Cordless: (adj) requiring no wire
Comparing my pioneer spirit using the examples of those who trekked West in the mid-1800’s, I would definitely let you know that I am not one of the people dressed in buckskin, who is way out in front of the Conestoga Wagons, killing buffalo and tracking beaver.
That’s not me.
Honestly, you probably would not find me in the first wave that hopped onto those wagon-beds and went off into nothingness, with nearly nothing in their possession, believing they were going to turn it into something.
In the realm of being adventurous, I would probably be the schoolmarm. In other words, once others had gone ahead, tracked the buffalo, taken their wagons and opened up a town, I would be willing to join them to teach their children the ABC’s.

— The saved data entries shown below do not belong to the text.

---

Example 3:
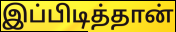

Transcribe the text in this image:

இப்பிடித்தான்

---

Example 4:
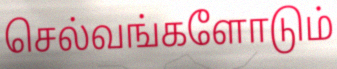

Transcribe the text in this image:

செல்வங்களோடும்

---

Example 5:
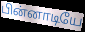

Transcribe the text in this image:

பின்னாடியே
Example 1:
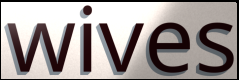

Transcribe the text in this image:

wives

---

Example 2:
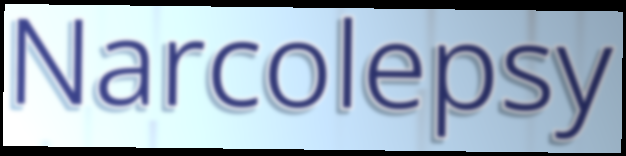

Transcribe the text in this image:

Narcolepsy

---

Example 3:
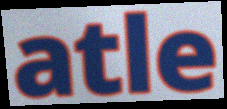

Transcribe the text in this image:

atle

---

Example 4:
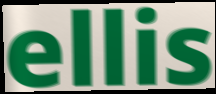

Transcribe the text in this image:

ellis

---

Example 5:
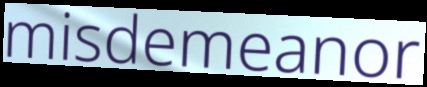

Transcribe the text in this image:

misdemeanor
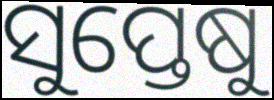
ସୁପ୍ତେଷୁ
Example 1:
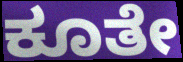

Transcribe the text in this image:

ಕೂತೇ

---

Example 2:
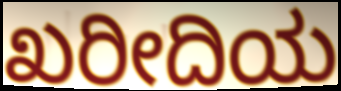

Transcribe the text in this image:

ಖರೀದಿಯ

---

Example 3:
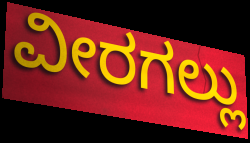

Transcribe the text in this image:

ವೀರಗಲ್ಲು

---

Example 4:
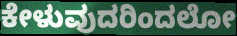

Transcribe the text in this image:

ಕೇಳುವುದರಿಂದಲೋ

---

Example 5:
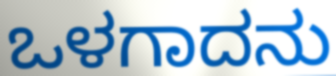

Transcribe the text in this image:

ಒಳಗಾದನು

I prefaced this article with this example because I want you to understand that when cordless, or wireless, microphones became available, I did not buy one nor did I want to use one.
I heard horror stories.
You know—stuff like buffaloes trampling frontiersmen.

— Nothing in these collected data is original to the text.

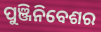
ପୁଞ୍ଜିନିବେଶର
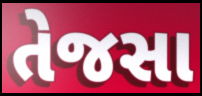
તેજસા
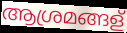
ആശ്രമങ്ങള്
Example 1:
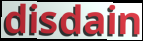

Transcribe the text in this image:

disdain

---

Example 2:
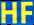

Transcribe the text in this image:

HF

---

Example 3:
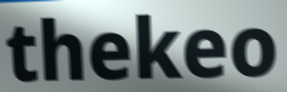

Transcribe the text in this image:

thekeo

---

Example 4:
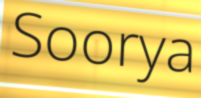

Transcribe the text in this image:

Soorya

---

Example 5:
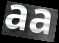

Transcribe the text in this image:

aa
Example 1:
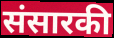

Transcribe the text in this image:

संसारकी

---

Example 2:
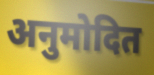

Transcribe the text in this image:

अनुमोदित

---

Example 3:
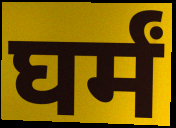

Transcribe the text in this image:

घर्मं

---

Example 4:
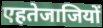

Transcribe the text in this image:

एहतेजाजियों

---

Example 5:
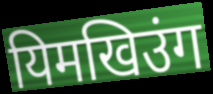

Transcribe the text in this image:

I heard these microphones didn’t work well, the sound went in and out, and even one strange tale about someone nearly being electrocuted.
I persisted with cords in my microphones until one day, in a store, a guy explained to me that he had come up with a system to turn any microphone into a cordless one simply by attaching some ugly-ass apparatus on the bottom.
With my schoolmarm enthusiasm, I got one.
I used it in a production—and it lived up to all of its hype, and also manifested all of its demons. Even though the small-town audience was very impressed at seeing a cordless mic at work, when the play was through, I sold it.
I may have to revise my statement.
Maybe I’m not as wild and crazy as I think. Perhaps I am not the schoolmarm.
In the vast spectrum of the American Western, I would probably be the town undertaker.